» **Exercise brief**
Copy all the records below, swapping "servidores públicos" for "funcionários públicos" every time it occurs and leaving everything else unchanged.

(Transcribed page contents)
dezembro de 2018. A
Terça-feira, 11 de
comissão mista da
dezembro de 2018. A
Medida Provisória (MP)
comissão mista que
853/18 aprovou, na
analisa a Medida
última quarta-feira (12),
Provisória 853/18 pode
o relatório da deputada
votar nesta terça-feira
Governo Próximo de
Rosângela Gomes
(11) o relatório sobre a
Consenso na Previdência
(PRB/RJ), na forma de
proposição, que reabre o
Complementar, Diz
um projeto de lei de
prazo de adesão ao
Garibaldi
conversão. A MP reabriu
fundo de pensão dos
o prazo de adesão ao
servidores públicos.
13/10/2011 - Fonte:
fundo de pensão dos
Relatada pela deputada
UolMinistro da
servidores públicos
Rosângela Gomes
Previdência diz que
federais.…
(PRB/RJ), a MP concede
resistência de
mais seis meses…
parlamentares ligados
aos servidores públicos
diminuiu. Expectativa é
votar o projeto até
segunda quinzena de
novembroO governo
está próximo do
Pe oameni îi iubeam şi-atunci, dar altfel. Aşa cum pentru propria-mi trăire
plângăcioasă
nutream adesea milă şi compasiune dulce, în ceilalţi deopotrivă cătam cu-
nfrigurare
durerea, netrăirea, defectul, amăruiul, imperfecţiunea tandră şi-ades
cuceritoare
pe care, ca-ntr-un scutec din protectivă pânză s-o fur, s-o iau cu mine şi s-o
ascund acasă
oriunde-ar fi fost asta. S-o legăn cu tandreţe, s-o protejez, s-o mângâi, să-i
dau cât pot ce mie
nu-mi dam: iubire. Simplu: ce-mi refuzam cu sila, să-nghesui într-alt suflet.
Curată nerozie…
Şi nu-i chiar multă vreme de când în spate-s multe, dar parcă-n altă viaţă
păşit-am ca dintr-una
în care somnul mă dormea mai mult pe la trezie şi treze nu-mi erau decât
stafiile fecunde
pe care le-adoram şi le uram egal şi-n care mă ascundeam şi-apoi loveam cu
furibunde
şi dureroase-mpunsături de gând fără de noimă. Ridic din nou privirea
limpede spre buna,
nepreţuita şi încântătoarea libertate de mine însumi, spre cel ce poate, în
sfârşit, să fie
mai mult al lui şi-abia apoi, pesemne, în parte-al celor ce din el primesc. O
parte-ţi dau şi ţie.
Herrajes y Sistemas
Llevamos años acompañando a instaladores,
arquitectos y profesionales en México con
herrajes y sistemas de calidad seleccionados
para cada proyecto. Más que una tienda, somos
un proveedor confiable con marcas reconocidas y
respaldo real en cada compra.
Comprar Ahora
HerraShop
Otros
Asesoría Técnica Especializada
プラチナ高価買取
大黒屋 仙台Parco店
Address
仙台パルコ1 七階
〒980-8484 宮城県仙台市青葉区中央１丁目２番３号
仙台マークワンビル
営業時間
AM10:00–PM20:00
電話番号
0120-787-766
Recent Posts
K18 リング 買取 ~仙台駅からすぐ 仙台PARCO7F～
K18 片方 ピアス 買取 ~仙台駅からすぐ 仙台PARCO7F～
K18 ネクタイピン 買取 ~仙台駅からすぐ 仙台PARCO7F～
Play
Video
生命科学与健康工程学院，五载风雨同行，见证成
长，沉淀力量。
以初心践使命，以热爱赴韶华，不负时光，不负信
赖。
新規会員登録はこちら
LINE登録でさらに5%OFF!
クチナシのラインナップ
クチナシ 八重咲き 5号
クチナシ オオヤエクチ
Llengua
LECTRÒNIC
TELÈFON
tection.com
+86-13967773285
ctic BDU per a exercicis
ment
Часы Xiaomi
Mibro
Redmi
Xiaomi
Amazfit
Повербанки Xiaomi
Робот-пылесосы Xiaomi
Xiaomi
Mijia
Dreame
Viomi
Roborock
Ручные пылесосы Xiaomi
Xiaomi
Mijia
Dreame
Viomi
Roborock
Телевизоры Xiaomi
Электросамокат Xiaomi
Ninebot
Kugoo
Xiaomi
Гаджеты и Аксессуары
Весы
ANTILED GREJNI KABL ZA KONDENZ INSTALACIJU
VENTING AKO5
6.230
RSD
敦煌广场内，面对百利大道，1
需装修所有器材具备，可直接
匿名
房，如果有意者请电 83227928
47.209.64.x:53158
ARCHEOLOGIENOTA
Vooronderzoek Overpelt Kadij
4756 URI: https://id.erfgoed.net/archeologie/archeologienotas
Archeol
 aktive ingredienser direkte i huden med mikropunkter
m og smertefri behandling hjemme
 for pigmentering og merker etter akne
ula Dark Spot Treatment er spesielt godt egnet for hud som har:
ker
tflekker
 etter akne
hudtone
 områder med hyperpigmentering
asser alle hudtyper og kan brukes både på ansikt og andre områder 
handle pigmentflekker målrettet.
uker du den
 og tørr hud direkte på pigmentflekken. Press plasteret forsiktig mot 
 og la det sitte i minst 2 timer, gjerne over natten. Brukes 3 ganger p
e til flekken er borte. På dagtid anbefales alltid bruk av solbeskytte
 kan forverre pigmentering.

» **Answer box**
dezembro de 2018. A
Terça-feira, 11 de
comissão mista da
dezembro de 2018. A
Medida Provisória (MP)
comissão mista que
853/18 aprovou, na
analisa a Medida
última quarta-feira (12),
Provisória 853/18 pode
o relatório da deputada
votar nesta terça-feira
Governo Próximo de
Rosângela Gomes
(11) o relatório sobre a
Consenso na Previdência
(PRB/RJ), na forma de
proposição, que reabre o
Complementar, Diz
um projeto de lei de
prazo de adesão ao
Garibaldi
conversão. A MP reabriu
fundo de pensão dos
o prazo de adesão ao
funcionários públicos.
13/10/2011 - Fonte:
fundo de pensão dos
Relatada pela deputada
UolMinistro da
funcionários públicos
Rosângela Gomes
Previdência diz que
federais.…
(PRB/RJ), a MP concede
resistência de
mais seis meses…
parlamentares ligados
aos funcionários públicos
diminuiu. Expectativa é
votar o projeto até
segunda quinzena de
novembroO governo
está próximo do
Pe oameni îi iubeam şi-atunci, dar altfel. Aşa cum pentru propria-mi trăire
plângăcioasă
nutream adesea milă şi compasiune dulce, în ceilalţi deopotrivă cătam cu-
nfrigurare
durerea, netrăirea, defectul, amăruiul, imperfecţiunea tandră şi-ades
cuceritoare
pe care, ca-ntr-un scutec din protectivă pânză s-o fur, s-o iau cu mine şi s-o
ascund acasă
oriunde-ar fi fost asta. S-o legăn cu tandreţe, s-o protejez, s-o mângâi, să-i
dau cât pot ce mie
nu-mi dam: iubire. Simplu: ce-mi refuzam cu sila, să-nghesui într-alt suflet.
Curată nerozie…
Şi nu-i chiar multă vreme de când în spate-s multe, dar parcă-n altă viaţă
păşit-am ca dintr-una
în care somnul mă dormea mai mult pe la trezie şi treze nu-mi erau decât
stafiile fecunde
pe care le-adoram şi le uram egal şi-n care mă ascundeam şi-apoi loveam cu
furibunde
şi dureroase-mpunsături de gând fără de noimă. Ridic din nou privirea
limpede spre buna,
nepreţuita şi încântătoarea libertate de mine însumi, spre cel ce poate, în
sfârşit, să fie
mai mult al lui şi-abia apoi, pesemne, în parte-al celor ce din el primesc. O
parte-ţi dau şi ţie.
Herrajes y Sistemas
Llevamos años acompañando a instaladores,
arquitectos y profesionales en México con
herrajes y sistemas de calidad seleccionados
para cada proyecto. Más que una tienda, somos
un proveedor confiable con marcas reconocidas y
respaldo real en cada compra.
Comprar Ahora
HerraShop
Otros
Asesoría Técnica Especializada
プラチナ高価買取
大黒屋 仙台Parco店
Address
仙台パルコ1 七階
〒980-8484 宮城県仙台市青葉区中央１丁目２番３号
仙台マークワンビル
営業時間
AM10:00–PM20:00
電話番号
0120-787-766
Recent Posts
K18 リング 買取 ~仙台駅からすぐ 仙台PARCO7F～
K18 片方 ピアス 買取 ~仙台駅からすぐ 仙台PARCO7F～
K18 ネクタイピン 買取 ~仙台駅からすぐ 仙台PARCO7F～
Play
Video
生命科学与健康工程学院，五载风雨同行，见证成
长，沉淀力量。
以初心践使命，以热爱赴韶华，不负时光，不负信
赖。
新規会員登録はこちら
LINE登録でさらに5%OFF!
クチナシのラインナップ
クチナシ 八重咲き 5号
クチナシ オオヤエクチ
Llengua
LECTRÒNIC
TELÈFON
tection.com
+86-13967773285
ctic BDU per a exercicis
ment
Часы Xiaomi
Mibro
Redmi
Xiaomi
Amazfit
Повербанки Xiaomi
Робот-пылесосы Xiaomi
Xiaomi
Mijia
Dreame
Viomi
Roborock
Ручные пылесосы Xiaomi
Xiaomi
Mijia
Dreame
Viomi
Roborock
Телевизоры Xiaomi
Электросамокат Xiaomi
Ninebot
Kugoo
Xiaomi
Гаджеты и Аксессуары
Весы
ANTILED GREJNI KABL ZA KONDENZ INSTALACIJU
VENTING AKO5
6.230
RSD
敦煌广场内，面对百利大道，1
需装修所有器材具备，可直接
匿名
房，如果有意者请电 83227928
47.209.64.x:53158
ARCHEOLOGIENOTA
Vooronderzoek Overpelt Kadij
4756 URI: https://id.erfgoed.net/archeologie/archeologienotas
Archeol
 aktive ingredienser direkte i huden med mikropunkter
m og smertefri behandling hjemme
 for pigmentering og merker etter akne
ula Dark Spot Treatment er spesielt godt egnet for hud som har:
ker
tflekker
 etter akne
hudtone
 områder med hyperpigmentering
asser alle hudtyper og kan brukes både på ansikt og andre områder 
handle pigmentflekker målrettet.
uker du den
 og tørr hud direkte på pigmentflekken. Press plasteret forsiktig mot 
 og la det sitte i minst 2 timer, gjerne over natten. Brukes 3 ganger p
e til flekken er borte. På dagtid anbefales alltid bruk av solbeskytte
 kan forverre pigmentering.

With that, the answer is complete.